Stanley received inspiration for her novel from St. Francisville, a “gorgeous town with huge oak trees and so much history.”
“I was touring the graveyard and there was a tombstone from the 1800s. I noticed the date because the girl died on her eighteenth birthday and I went to the town records just to see if I could find out specifically how she died and there were no records,” said Stanley. “That’s kind of where the spark came from in regards to what are the chances of that being random?”
Stanley said she likes to tour graveyards.
“I got my daughter’s name off a gravestone, which is kind of creepy. And in the book, Olivia’s mom got Olivia’s name off a tombstone,” Stanley said.
But Stanley doesn’t remember the name on the 1800s tombstone.
“In the book she’s Lillian, but I don’t think I used the actual name,” said Stanley. “I did use real names, last names, from St. Francisville that I pulled off gravestones or from the phonebook.
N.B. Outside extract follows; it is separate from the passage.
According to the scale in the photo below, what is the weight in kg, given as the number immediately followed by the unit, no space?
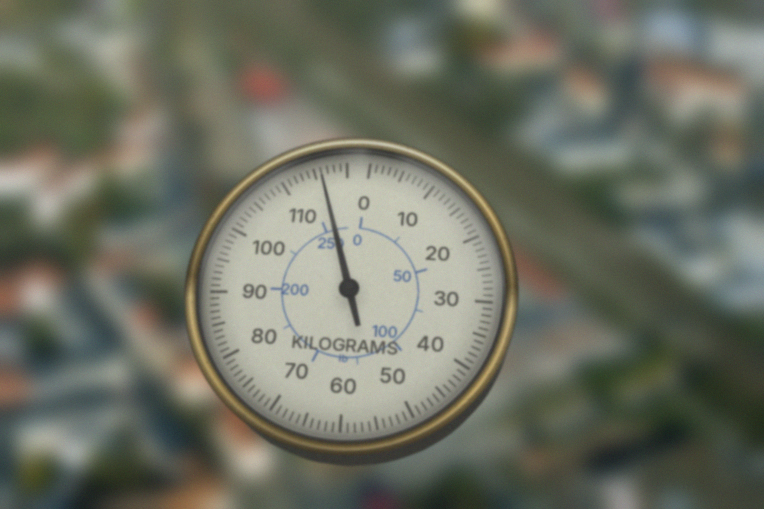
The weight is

But no first names.”
She began working on the book in 2011 and it went in submission last June.
Stanley said she still has one more revision to do and is waiting on an edit letter from her editor with some ideas for the book. For Stanley, revisions have been the hardest part of writing.
“First drafts are awesome, blank pages are awesome, research is awesome, revision hurts. It really does,” said Stanley. “For me especially, I hate change, so once I set something, I feel this is right. But it’s not. I had to completely deconstruct my novel and reconstruct it so that it was ready and that’s difficult.”
The book is to debut in fall 2015.
Emily Lovelady, a senior elementary education major, is a former student of Stanley’s and can’t wait to read her book.
“Dr. Stanley is hands down the best teacher I’ve ever had. She is inspiring beyond words,” said Lovelady. “Under her instruction, I learned to be emotionally engaged in instruction. Most of the time not even feeling like I was in class, but only having a conversation.”